■ WHAT YOU SHOULD DO ■
The whole listing, from first line to last: copy it exactly.

■ RECORD SET ■
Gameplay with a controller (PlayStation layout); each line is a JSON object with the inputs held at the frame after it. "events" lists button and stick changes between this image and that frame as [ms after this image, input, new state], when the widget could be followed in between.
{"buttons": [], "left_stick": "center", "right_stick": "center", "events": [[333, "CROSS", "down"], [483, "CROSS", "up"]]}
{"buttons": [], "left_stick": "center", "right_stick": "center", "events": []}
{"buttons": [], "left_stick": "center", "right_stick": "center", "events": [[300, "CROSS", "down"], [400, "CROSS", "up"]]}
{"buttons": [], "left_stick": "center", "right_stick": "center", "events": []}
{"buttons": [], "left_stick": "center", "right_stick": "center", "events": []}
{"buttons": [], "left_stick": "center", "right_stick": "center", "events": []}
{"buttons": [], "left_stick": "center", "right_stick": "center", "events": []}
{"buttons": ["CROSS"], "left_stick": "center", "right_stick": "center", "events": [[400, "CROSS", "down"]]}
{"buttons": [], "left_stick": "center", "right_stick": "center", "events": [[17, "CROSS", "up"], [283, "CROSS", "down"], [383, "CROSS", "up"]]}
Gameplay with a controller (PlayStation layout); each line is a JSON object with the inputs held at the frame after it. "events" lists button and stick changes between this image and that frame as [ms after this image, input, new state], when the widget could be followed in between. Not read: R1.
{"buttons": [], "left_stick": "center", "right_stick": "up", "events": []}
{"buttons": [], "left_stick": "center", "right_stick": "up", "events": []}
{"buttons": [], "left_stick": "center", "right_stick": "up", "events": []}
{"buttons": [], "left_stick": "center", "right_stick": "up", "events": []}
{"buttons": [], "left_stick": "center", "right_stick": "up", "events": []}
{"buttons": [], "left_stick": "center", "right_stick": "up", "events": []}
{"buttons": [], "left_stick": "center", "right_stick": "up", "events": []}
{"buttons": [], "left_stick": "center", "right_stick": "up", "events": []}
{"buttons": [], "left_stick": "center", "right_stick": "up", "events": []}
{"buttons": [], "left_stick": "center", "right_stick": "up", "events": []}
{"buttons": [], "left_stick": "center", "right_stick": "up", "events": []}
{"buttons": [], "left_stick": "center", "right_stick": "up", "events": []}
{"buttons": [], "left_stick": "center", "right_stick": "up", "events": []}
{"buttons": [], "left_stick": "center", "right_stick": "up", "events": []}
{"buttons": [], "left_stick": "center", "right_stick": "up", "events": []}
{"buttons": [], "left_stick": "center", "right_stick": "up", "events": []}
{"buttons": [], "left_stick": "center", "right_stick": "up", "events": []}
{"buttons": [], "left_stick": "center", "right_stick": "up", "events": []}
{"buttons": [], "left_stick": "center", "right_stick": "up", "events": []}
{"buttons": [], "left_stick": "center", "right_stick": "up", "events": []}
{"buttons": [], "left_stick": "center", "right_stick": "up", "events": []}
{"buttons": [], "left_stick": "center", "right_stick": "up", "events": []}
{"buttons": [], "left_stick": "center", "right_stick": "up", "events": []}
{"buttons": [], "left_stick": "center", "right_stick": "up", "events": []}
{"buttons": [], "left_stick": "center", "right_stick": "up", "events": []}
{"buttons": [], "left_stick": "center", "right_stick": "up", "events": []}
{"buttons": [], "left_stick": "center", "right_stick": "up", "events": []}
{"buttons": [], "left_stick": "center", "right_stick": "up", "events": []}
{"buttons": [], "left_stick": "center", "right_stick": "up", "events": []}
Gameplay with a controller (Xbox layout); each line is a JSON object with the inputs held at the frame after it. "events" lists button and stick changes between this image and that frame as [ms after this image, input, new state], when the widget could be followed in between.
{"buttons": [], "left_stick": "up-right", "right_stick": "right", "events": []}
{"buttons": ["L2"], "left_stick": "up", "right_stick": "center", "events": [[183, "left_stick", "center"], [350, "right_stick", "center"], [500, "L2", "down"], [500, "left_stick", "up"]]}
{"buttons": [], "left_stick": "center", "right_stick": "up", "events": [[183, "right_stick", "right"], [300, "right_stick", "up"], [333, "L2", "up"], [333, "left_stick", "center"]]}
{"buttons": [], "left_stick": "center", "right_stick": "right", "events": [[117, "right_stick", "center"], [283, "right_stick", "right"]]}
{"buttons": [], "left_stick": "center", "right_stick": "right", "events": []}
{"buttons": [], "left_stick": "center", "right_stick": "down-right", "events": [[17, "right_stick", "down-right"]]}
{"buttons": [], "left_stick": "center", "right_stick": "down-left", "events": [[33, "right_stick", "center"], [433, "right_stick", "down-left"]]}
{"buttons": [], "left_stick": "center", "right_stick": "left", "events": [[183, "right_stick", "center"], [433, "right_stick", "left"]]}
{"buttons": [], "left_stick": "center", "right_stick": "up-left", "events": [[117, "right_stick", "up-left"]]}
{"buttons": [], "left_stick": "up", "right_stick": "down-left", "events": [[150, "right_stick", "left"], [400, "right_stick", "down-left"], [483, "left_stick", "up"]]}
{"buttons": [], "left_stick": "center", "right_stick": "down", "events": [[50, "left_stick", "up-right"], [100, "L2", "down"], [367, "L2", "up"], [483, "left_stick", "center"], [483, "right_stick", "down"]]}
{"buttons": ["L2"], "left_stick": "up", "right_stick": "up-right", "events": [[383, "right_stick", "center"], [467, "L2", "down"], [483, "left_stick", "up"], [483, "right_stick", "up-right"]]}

■ TASK SOLUTION ■
Gameplay with a controller (PlayStation layout); each line is a JSON object with the inputs held at the frame after it. "events" lists button and stick changes between this image and that frame as [ms after this image, input, new state], when the widget could be followed in between.
{"buttons": [], "left_stick": "center", "right_stick": "center", "events": [[333, "CROSS", "down"], [483, "CROSS", "up"]]}
{"buttons": [], "left_stick": "center", "right_stick": "center", "events": []}
{"buttons": [], "left_stick": "center", "right_stick": "center", "events": [[300, "CROSS", "down"], [400, "CROSS", "up"]]}
{"buttons": [], "left_stick": "center", "right_stick": "center", "events": []}
{"buttons": [], "left_stick": "center", "right_stick": "center", "events": []}
{"buttons": [], "left_stick": "center", "right_stick": "center", "events": []}
{"buttons": [], "left_stick": "center", "right_stick": "center", "events": []}
{"buttons": ["CROSS"], "left_stick": "center", "right_stick": "center", "events": [[400, "CROSS", "down"]]}
{"buttons": [], "left_stick": "center", "right_stick": "center", "events": [[17, "CROSS", "up"], [283, "CROSS", "down"], [383, "CROSS", "up"]]}
Gameplay with a controller (PlayStation layout); each line is a JSON object with the inputs held at the frame after it. "events" lists button and stick changes between this image and that frame as [ms after this image, input, new state], when the widget could be followed in between. Not read: R1.
{"buttons": [], "left_stick": "center", "right_stick": "up", "events": []}
{"buttons": [], "left_stick": "center", "right_stick": "up", "events": []}
{"buttons": [], "left_stick": "center", "right_stick": "up", "events": []}
{"buttons": [], "left_stick": "center", "right_stick": "up", "events": []}
{"buttons": [], "left_stick": "center", "right_stick": "up", "events": []}
{"buttons": [], "left_stick": "center", "right_stick": "up", "events": []}
{"buttons": [], "left_stick": "center", "right_stick": "up", "events": []}
{"buttons": [], "left_stick": "center", "right_stick": "up", "events": []}
{"buttons": [], "left_stick": "center", "right_stick": "up", "events": []}
{"buttons": [], "left_stick": "center", "right_stick": "up", "events": []}
{"buttons": [], "left_stick": "center", "right_stick": "up", "events": []}
{"buttons": [], "left_stick": "center", "right_stick": "up", "events": []}
{"buttons": [], "left_stick": "center", "right_stick": "up", "events": []}
{"buttons": [], "left_stick": "center", "right_stick": "up", "events": []}
{"buttons": [], "left_stick": "center", "right_stick": "up", "events": []}
{"buttons": [], "left_stick": "center", "right_stick": "up", "events": []}
{"buttons": [], "left_stick": "center", "right_stick": "up", "events": []}
{"buttons": [], "left_stick": "center", "right_stick": "up", "events": []}
{"buttons": [], "left_stick": "center", "right_stick": "up", "events": []}
{"buttons": [], "left_stick": "center", "right_stick": "up", "events": []}
{"buttons": [], "left_stick": "center", "right_stick": "up", "events": []}
{"buttons": [], "left_stick": "center", "right_stick": "up", "events": []}
{"buttons": [], "left_stick": "center", "right_stick": "up", "events": []}
{"buttons": [], "left_stick": "center", "right_stick": "up", "events": []}
{"buttons": [], "left_stick": "center", "right_stick": "up", "events": []}
{"buttons": [], "left_stick": "center", "right_stick": "up", "events": []}
{"buttons": [], "left_stick": "center", "right_stick": "up", "events": []}
{"buttons": [], "left_stick": "center", "right_stick": "up", "events": []}
{"buttons": [], "left_stick": "center", "right_stick": "up", "events": []}
Gameplay with a controller (Xbox layout); each line is a JSON object with the inputs held at the frame after it. "events" lists button and stick changes between this image and that frame as [ms after this image, input, new state], when the widget could be followed in between.
{"buttons": [], "left_stick": "up-right", "right_stick": "right", "events": []}
{"buttons": ["L2"], "left_stick": "up", "right_stick": "center", "events": [[183, "left_stick", "center"], [350, "right_stick", "center"], [500, "L2", "down"], [500, "left_stick", "up"]]}
{"buttons": [], "left_stick": "center", "right_stick": "up", "events": [[183, "right_stick", "right"], [300, "right_stick", "up"], [333, "L2", "up"], [333, "left_stick", "center"]]}
{"buttons": [], "left_stick": "center", "right_stick": "right", "events": [[117, "right_stick", "center"], [283, "right_stick", "right"]]}
{"buttons": [], "left_stick": "center", "right_stick": "right", "events": []}
{"buttons": [], "left_stick": "center", "right_stick": "down-right", "events": [[17, "right_stick", "down-right"]]}
{"buttons": [], "left_stick": "center", "right_stick": "down-left", "events": [[33, "right_stick", "center"], [433, "right_stick", "down-left"]]}
{"buttons": [], "left_stick": "center", "right_stick": "left", "events": [[183, "right_stick", "center"], [433, "right_stick", "left"]]}
{"buttons": [], "left_stick": "center", "right_stick": "up-left", "events": [[117, "right_stick", "up-left"]]}
{"buttons": [], "left_stick": "up", "right_stick": "down-left", "events": [[150, "right_stick", "left"], [400, "right_stick", "down-left"], [483, "left_stick", "up"]]}
{"buttons": [], "left_stick": "center", "right_stick": "down", "events": [[50, "left_stick", "up-right"], [100, "L2", "down"], [367, "L2", "up"], [483, "left_stick", "center"], [483, "right_stick", "down"]]}
{"buttons": ["L2"], "left_stick": "up", "right_stick": "up-right", "events": [[383, "right_stick", "center"], [467, "L2", "down"], [483, "left_stick", "up"], [483, "right_stick", "up-right"]]}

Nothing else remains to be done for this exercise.